Cachés dans un appartement du dernier étage, les quatre hommes sont désormais dans une position intenable. Juste au-dessus de leur tête, des manifestants ont pris position sur le toit de l’immeuble. Ils arrosent la rue de cocktails incendiaires. Des manifestants du camp adverse leur répondent en les bombardant de pierres.

La bataille dure pendant plus d’une heure, puis un cocktail Molotov éclate dans un couloir. Les quatre hommes, désespérés, doivent sortir. Aussitôt dans la rue, ils sont assaillis. Le réalisateur de Fox News, un Palestinien, réussit à s’éclipser. La foule s’acharne sur les trois qui restent. Les militaires, tout près, n’interviennent pas. Le journaliste américain de Fox News a les mains et le visage couverts de sang. Le caméraman, un Néo-Zélandais, est poignardé à la cuisse. Jonathan Pedneault grimpe sur un tank, brandit son passeport canadien, demande de l’aide. Un soldat le repousse au sol à coups de crosse. Les attaques de la foule redoublent. Le journaliste ne voit plus rien. Il a perdu ses lunettes, du sang brouille sa vue. On s’empare de leurs passeports, portefeuilles, caméras.

Deux Égyptiens providentiels arrachent le journaliste de L’actualité de la mêlée et le traînent à la course jusqu’à une ambulance. Avant que les ambulanciers aient pu démarrer, quelqu’un réussit à ouvrir la porte et tente de tabasser le blessé. L’assaillant est repoussé. L’ambulance démarre. Le caméraman et le journaliste de Fox News trouvent refuge dans un tank, qui s’ébranle en direction des secours.

Une heure et demie plus tard, ils sont tous les trois réunis dans une chambre d’hôpital. Un militaire posté à l’entrée les empêche de sortir. Ils sont en détention. Il faut une douzaine de points de suture pour recoudre les plaies à la tête, heureusement superficielles, de Jonathan Pedneault. Il est le moins amoché du groupe. L’ambas-sadeur néo-zélandais leur rend visite, leur promet de les sortir de là.

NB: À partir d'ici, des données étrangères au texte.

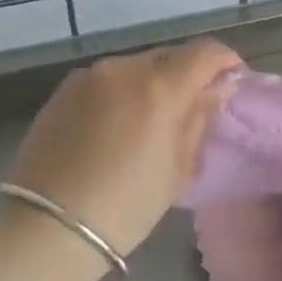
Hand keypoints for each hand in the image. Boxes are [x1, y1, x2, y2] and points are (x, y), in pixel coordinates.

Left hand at [5, 39, 243, 256]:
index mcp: (160, 87)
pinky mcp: (64, 90)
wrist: (49, 228)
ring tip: (151, 119)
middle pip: (170, 56)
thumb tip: (218, 87)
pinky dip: (122, 93)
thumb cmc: (127, 205)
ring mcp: (90, 76)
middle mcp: (125, 68)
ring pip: (136, 67)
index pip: (205, 52)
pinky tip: (117, 126)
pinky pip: (107, 80)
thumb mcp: (177, 167)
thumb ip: (199, 118)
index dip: (225, 60)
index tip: (232, 80)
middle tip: (193, 106)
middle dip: (188, 74)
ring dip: (152, 83)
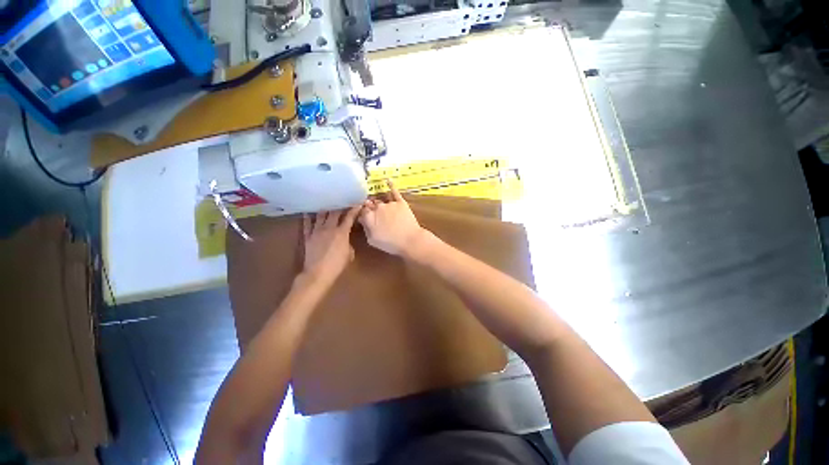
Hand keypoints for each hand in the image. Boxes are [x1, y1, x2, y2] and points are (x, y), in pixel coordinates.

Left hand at [302, 207, 360, 282]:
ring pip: (321, 215)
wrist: (318, 273)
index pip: (349, 218)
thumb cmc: (337, 265)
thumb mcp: (349, 254)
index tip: (357, 203)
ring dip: (325, 208)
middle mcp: (329, 228)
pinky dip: (308, 216)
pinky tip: (309, 211)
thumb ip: (348, 244)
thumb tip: (345, 241)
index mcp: (342, 232)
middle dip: (339, 206)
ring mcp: (317, 231)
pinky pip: (307, 223)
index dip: (354, 210)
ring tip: (327, 203)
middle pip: (334, 213)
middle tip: (341, 201)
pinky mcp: (307, 236)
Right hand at [359, 180, 425, 256]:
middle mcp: (377, 208)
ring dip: (380, 204)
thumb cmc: (390, 243)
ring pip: (381, 201)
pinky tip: (388, 180)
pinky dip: (390, 185)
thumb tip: (362, 219)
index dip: (363, 213)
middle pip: (371, 204)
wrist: (410, 240)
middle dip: (371, 208)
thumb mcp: (372, 240)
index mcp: (369, 217)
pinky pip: (394, 191)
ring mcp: (389, 204)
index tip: (365, 216)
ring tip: (384, 210)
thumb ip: (365, 228)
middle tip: (376, 215)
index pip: (362, 211)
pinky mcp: (400, 202)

Les militaires conduisent les deux journalistes et le caméraman vers une caserne. On leur bande les yeux durant ce qui semble une éternité. Ils sont photographiés, filmés, fichés. Sans explication, ils sont reconduits à l’hôpital. L’ambassadeur néo-zélandais les attend dans sa Merce-des bleue. Ils filent vers l’aéroport. Quarante-huit heures plus tard, Jonathan Pedneault, 20 ans, pose enfin le pied à Montréal. 

 

Journaliste indépendant, Jonathan Pedneault signe ce mois-ci son premier reportage dans L’actualité, « Sur la trace des pirates », qui raconte son incursion dans le monde des pirates somaliens. En 2008, il a coproduit, avec Alexandre Trudeau, un documentaire pour Radio-Canada, Refuge : un film sur le Darfour.

Avant cet événement, Jonathan Pedneault avait publié un récit des affrontements sur la place Tahrir : « 48 h dans les rues du Caire ».

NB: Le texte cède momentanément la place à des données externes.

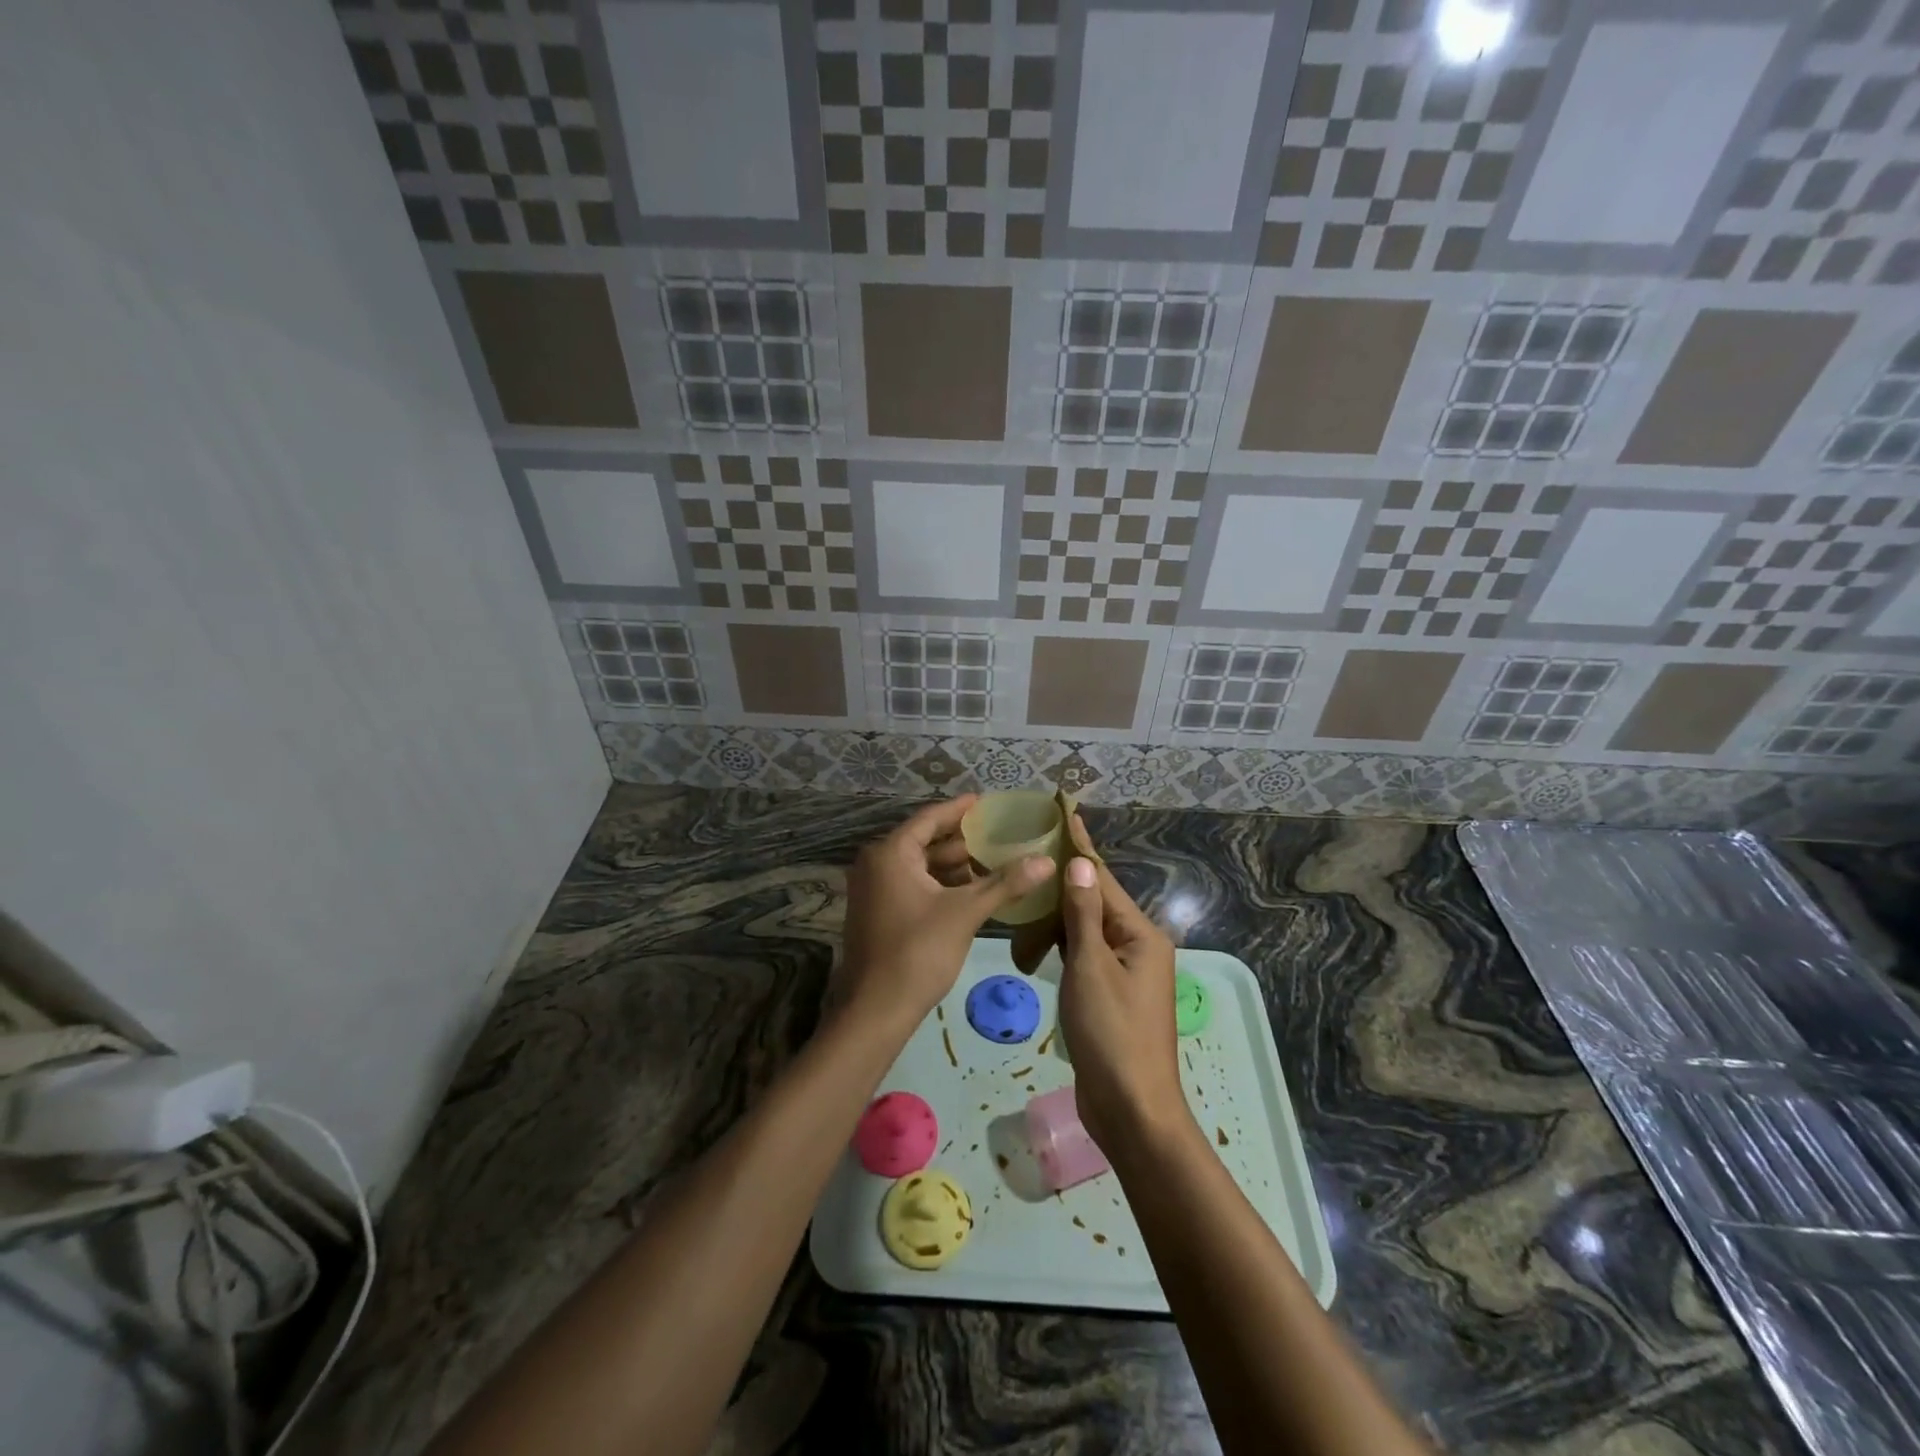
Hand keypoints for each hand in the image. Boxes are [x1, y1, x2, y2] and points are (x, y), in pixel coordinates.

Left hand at [841, 795, 1054, 1031]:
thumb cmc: (918, 952)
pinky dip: (940, 885)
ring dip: (953, 866)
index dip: (960, 809)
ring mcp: (873, 889)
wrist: (876, 1010)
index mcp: (890, 853)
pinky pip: (912, 885)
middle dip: (962, 841)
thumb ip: (1005, 883)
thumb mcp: (965, 913)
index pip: (930, 818)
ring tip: (993, 862)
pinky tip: (971, 892)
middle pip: (925, 841)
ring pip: (919, 866)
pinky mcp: (877, 912)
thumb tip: (1047, 861)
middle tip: (999, 835)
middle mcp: (876, 863)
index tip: (986, 802)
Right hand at [1056, 814, 1187, 1154]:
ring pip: (1088, 930)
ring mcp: (1126, 974)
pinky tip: (1040, 933)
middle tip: (1034, 847)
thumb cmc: (1111, 1034)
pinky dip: (1064, 942)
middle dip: (1067, 877)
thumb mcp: (1091, 968)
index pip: (1102, 879)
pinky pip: (1085, 955)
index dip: (1081, 847)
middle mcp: (1138, 947)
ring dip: (1061, 912)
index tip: (1065, 813)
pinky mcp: (1111, 996)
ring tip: (1031, 883)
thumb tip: (1079, 863)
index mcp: (1140, 935)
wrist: (1132, 1110)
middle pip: (1096, 902)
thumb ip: (1083, 914)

Lors d’un tournage au Darfour. Photo : Les films Juju

 

 

L’actualité tient à remercier tous ceux et celles qui ont contribué au rapatriement rapide de Jonathan Pedneault : le ministère des Affaires étrangères du Canada et les employés de son centre d’opération ; les services consulaires du Canada au Caire, à Londres et à Berlin ; la délégation générale du Québec à Londres ; les services consulaires de la Nouvelle-Zélande au Caire ; les employés d’Air Canada à Montréal et à Francfort ; Aéroport de Montréal ; La Presse ; RFI et l’hôtel Dahab au Caire.